What if we wanted to loop through the matrix starting from the bottom left corner? That is, from \((m, 1)\) to \((1, n)\):

\[ \mathbf{A} = \begin{bmatrix} a_{11} & a_{12} & a_{13} & a_{14} & a_{15} & a_{16} \\ a_{21} & a_{22} & a_{23} & a_{24} & a_{25} & a_{26} \\ a_{31} & a_{32} & a_{33} & a_{34} & a_{35} & a_{36} \\ a_{41} & a_{42} & a_{43} & a_{44} & a_{45} & a_{46} \\ a_{51} & a_{52} & a_{53} & a_{54} & a_{55} & a_{56} \end{bmatrix} \]

Taking the previous example, let's see if we can find a pattern.

\[\begin{gather} a_{51} \\ a_{41} a_{52} \\ a_{31} a_{42} a_{53} \\ a_{21} a_{32} a_{43} a_{54} \\ a_{11} a_{22} a_{33} a_{44} a_{55} \\ a_{12} a_{23} a_{34} a_{45} a_{56} \\ a_{13} a_{24} a_{35} a_{46} \\ a_{14} a_{25} a_{36} \\ a_{15} a_{26} \\ a_{16} \end{gather}\]

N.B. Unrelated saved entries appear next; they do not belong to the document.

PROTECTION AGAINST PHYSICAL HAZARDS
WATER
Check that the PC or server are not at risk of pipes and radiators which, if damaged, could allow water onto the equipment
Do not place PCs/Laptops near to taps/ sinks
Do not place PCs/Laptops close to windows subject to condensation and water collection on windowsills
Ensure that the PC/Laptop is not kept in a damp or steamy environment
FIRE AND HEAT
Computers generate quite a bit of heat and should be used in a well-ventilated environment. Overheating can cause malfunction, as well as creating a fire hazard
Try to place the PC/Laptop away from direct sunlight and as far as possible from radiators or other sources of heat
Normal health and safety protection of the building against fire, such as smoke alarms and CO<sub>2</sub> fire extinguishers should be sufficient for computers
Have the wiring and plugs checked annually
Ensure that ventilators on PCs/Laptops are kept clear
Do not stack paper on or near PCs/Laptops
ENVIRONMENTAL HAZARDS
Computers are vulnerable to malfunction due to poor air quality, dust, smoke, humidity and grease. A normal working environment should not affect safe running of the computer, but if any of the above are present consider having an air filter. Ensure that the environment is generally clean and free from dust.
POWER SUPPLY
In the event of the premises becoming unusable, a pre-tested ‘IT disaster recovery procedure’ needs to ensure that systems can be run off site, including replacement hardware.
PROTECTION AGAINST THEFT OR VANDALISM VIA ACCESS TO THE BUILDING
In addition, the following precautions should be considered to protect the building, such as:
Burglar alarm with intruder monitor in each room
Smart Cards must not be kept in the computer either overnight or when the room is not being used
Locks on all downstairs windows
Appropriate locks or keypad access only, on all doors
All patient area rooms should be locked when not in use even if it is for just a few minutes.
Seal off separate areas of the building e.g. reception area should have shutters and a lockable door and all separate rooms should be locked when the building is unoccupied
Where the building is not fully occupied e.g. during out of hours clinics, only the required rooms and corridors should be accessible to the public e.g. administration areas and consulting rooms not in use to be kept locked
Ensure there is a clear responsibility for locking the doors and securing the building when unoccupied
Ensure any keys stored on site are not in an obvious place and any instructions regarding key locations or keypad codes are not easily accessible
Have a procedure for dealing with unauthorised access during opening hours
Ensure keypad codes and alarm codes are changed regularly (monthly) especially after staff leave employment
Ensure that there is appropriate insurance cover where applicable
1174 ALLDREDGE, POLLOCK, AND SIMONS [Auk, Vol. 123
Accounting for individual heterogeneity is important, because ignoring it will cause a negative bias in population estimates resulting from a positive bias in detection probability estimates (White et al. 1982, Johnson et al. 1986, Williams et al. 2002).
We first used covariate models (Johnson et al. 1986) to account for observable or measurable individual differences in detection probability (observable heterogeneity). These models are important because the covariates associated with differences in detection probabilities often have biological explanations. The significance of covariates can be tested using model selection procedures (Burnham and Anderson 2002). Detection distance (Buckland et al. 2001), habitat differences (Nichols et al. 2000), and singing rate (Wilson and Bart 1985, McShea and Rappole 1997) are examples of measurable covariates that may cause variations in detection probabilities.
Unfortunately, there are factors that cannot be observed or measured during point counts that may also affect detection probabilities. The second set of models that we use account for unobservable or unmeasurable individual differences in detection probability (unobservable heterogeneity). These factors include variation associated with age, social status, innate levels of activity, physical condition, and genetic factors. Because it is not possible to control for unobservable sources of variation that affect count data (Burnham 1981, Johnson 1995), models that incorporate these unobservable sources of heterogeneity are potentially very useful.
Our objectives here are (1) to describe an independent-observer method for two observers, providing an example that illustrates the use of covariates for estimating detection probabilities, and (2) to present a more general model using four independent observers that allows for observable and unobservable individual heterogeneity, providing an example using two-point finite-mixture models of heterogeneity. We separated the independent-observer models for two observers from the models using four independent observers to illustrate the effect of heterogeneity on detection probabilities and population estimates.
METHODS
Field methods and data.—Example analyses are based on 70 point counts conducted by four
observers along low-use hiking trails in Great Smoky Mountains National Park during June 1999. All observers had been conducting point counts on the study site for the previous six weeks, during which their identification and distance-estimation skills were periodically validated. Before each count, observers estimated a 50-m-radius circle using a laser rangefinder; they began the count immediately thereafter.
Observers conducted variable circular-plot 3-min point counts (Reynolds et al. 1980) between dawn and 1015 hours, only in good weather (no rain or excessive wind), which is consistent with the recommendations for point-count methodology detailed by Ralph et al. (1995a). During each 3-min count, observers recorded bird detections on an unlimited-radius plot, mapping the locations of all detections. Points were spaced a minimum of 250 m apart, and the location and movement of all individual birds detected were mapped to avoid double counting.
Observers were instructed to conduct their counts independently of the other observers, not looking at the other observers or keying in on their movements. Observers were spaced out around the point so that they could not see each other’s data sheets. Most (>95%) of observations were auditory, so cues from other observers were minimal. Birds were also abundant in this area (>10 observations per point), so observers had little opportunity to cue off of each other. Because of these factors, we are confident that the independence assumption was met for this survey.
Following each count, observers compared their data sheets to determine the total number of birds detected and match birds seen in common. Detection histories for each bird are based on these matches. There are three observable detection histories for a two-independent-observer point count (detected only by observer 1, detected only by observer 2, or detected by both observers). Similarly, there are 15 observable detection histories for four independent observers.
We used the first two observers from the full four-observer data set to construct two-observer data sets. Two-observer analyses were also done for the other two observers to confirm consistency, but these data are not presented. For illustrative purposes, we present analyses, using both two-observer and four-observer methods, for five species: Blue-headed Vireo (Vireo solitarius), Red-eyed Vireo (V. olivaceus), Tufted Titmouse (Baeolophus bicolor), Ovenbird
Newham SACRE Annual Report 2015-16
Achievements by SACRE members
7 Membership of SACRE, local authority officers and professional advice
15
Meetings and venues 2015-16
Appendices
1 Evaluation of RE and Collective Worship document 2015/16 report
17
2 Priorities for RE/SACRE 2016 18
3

In this case, our sum of indices \(i + j\) are no longer constant along each row. They do however increase by two as we move along a row. In any case, there is a clever solution we can use by adding just one line to our original solution and adding an extra bound check:

Solution: Indices starting at (1, 1)⚓︎

for k in range(2, m + n + 1):
   for j in range(1, k):
      i = k - j
      i = m + 1 - i                  # reflect i

      if i >= 0 and i <= m and j <= n:
         # Safe to access A
         A[i][j]
         # ...